THE SUCCESS OR FAILURE OF SOCIAL INVESTMENT AND NPOWER
As the Conference of Nigeria Political Parties (CNPP) embarks on fiscal performance monitoring  of  government policies the major one appears to be the social investment and NPower project.  The direction and implementation of Federal government’s policy on social investment and NPower remain unsatisfactory if the feedback from people across the nation is anything to go by. Feedback of any nomenclature is appropriate  for the government that put the scheme in place, for response and adjustment or scrapping. In other words its success and failure can be measured by the feedback so far.
I am aware that the scheme has three main layers with school feeding being implemented in phases of states across the country.  Just the same way 9 states were designated as pilot states. What criteria was adopted in the grouping of states that constitute the first, second and so on? Apparently asserting the equality of states the Finance Minister, Kemi Adeosun once said that “Every state is a center of prosperity”. Without further inquiry nothing  more than executive discretion appear to be the only criteria. This grouping of states has been criticized for the same reason why former Goldman Sachs economist, Jim O’Neil was criticized for coining group of nations: Mexico, Indonesia, Nigeria and Turkey as MINT and so on. The concept with economic problems of those nations as undertone was wrongly taken for investment concept.

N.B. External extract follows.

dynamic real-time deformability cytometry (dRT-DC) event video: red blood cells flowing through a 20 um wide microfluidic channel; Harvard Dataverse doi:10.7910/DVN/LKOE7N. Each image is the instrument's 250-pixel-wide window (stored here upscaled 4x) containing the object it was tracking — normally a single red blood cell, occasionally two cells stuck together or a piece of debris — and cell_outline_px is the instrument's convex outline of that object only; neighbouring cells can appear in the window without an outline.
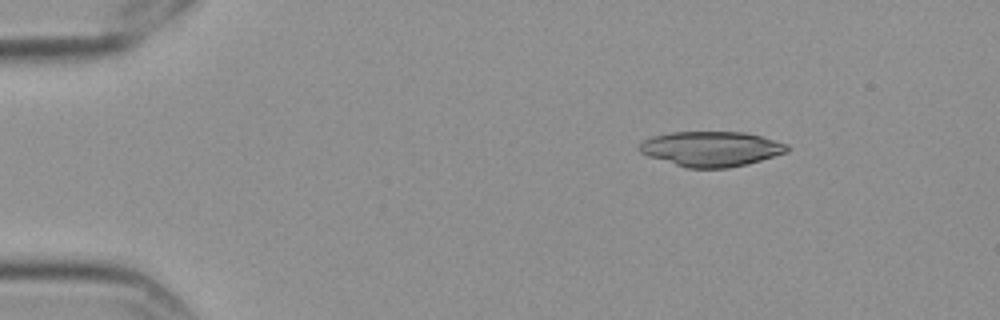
{"species": "Egyptian fruit bat (a non-hibernating species)", "species_latin": "Rousettus aegyptiacus", "temperature_condition": "cold", "stored_images_in_passage": 5, "camera_frame_rate_fps": 3000, "um_per_image_px": 0.085, "frame": {"image": 1, "passage_image": 3, "time_ms": 0.667, "image_size_px": [1000, 320], "cell_outline_px": [[788, 152], [748, 164], [728, 168], [684, 168], [648, 156], [640, 152], [636, 148], [644, 140], [652, 136], [672, 132], [744, 132], [760, 136], [788, 144]], "centroid_in_image_um": [60.43, 12.66], "position_along_channel_um": 24.6, "area_um2": 30.29}}
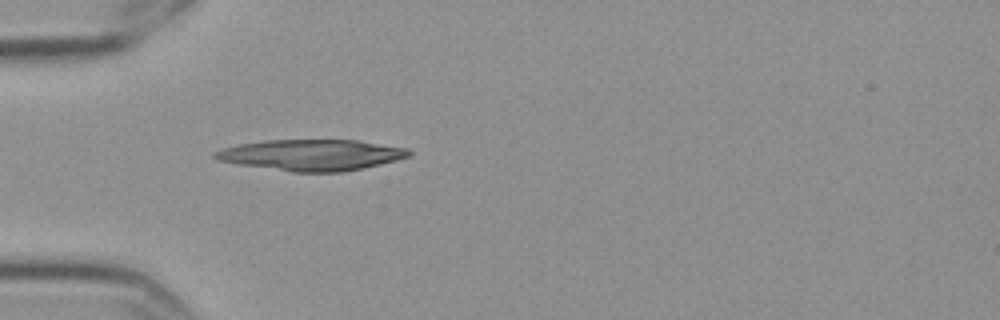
{"frame": {"image": 2, "passage_image": 5, "time_ms": 1.333, "image_size_px": [1000, 320], "cell_outline_px": [[412, 152], [408, 156], [396, 160], [364, 168], [344, 172], [292, 172], [240, 164], [216, 160], [212, 156], [212, 152], [224, 148], [240, 144], [264, 140], [356, 140], [408, 148]], "centroid_in_image_um": [26.47, 13.17], "position_along_channel_um": 58.5, "area_um2": 35.03}}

However, for the conditional cash transfer scheme the first group of states comprising 9 states commenced the payment of N5,000 to the “most vulnerable” in the society amidst confusion as to what eligibility criteria is adopted or to be adopted by states and their communities.  Be that as it may, the implementation took off in earnest.  Meanwhile fingers are crossed as to how that pans out.
But judging from PMB’s first executive order on the recruitment of 10,000 police officers across the nation that failed to produce desired result because of eligibility criteria, one wonders whether the government learned any lesson from that experience which may come handy for application in the present scenario?  This was quickly followed by the proposed recruitment of 500,000 graduates across the nation as teachers.  Now one of the questions trailing the experiment is how ‘national’ is the scheme with the kind of disparity seen among the states with competing populations?

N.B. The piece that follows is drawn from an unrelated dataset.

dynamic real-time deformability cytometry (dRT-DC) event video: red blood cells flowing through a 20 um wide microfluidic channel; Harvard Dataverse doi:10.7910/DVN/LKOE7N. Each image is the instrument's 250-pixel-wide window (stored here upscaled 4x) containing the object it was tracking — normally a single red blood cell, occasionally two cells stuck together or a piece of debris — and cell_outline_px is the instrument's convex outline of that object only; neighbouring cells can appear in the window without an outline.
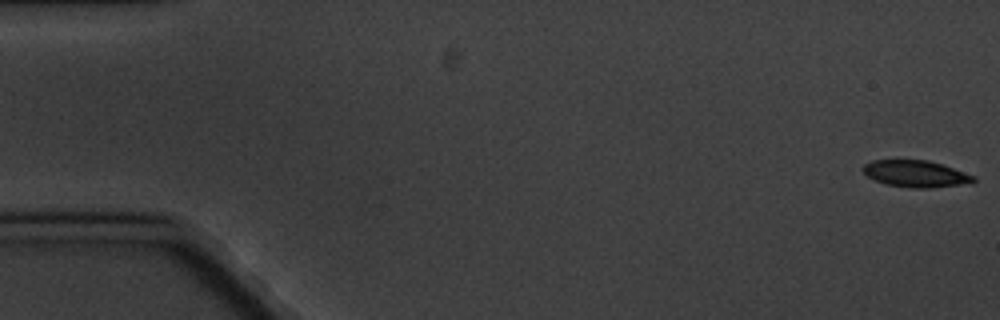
{"species": "common noctule bat (a hibernating species)", "species_latin": "Nyctalus noctula", "temperature_condition": "cold", "stored_images_in_passage": 5, "camera_frame_rate_fps": 3000, "um_per_image_px": 0.085, "animal": {"sex": "male", "body_mass_g": 20.1, "forearm_length_mm": 53.5}, "frame": {"image": 1, "passage_image": 1, "time_ms": 0.0, "image_size_px": [1000, 320], "cell_outline_px": [[976, 180], [972, 184], [928, 188], [912, 188], [884, 184], [868, 176], [860, 168], [864, 164], [872, 160], [928, 160], [976, 176]], "centroid_in_image_um": [77.86, 14.78], "position_along_channel_um": 7.1, "area_um2": 17.34}}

This issue of disparity were raised by the proposed beneficiaries from their different states. For instance looking at their data some states like Bayelsa, Akwai Ibom, Bornu produced poorer data (2000+) than Kogi, Lsgos (4000+).  What eligibility criteria led to this disparity? And why did federal character balance provided by s.43 of the 1999 Constitution not applied to assuage claims of improper balance?
Perhaps one of the perennial problems with governments when it comes to policies such as this social investment and NPower is inadequacy of publicity.  Since they are information-driven schemes, only major urban cities get the quantum of publicity that generate huge responses as opposed to relevant counterparts in non-urban remote states.  How was this acknowledged fact handled by the authority to balance the disparity? Or do we say that they were indolent to be domiciled in non-urban states as opposed to their cosmopolitan counterparts.
The stark result is that the policies are real and palpable in cosmopolitan states in relation to less urban states. I believe that the intensity of publicity of the information gave rise to the disparity of awareness  reflected on the response level by various states.  Therefore it c an be seen that enlightenment in one state appeared more in some communities than the others.  That brings to the fore the question as to whose responsibility it is to ensure that information of these critical policies receive grass-root awareness, mobilization and implementation.  Yet some of the problems appear circumstantial when you consider the fact that for instance no local government or community  is without cybercafés; whereas in states like Kebbi, Akwai Ibom, Ebonyi etc cannot boast of such luxury.  With programmes such as social investment and NPower and many others which are information-driven and online applicability the disparity is bound to be obvious, therefore shifting the burden of balancing the disparities on the authority.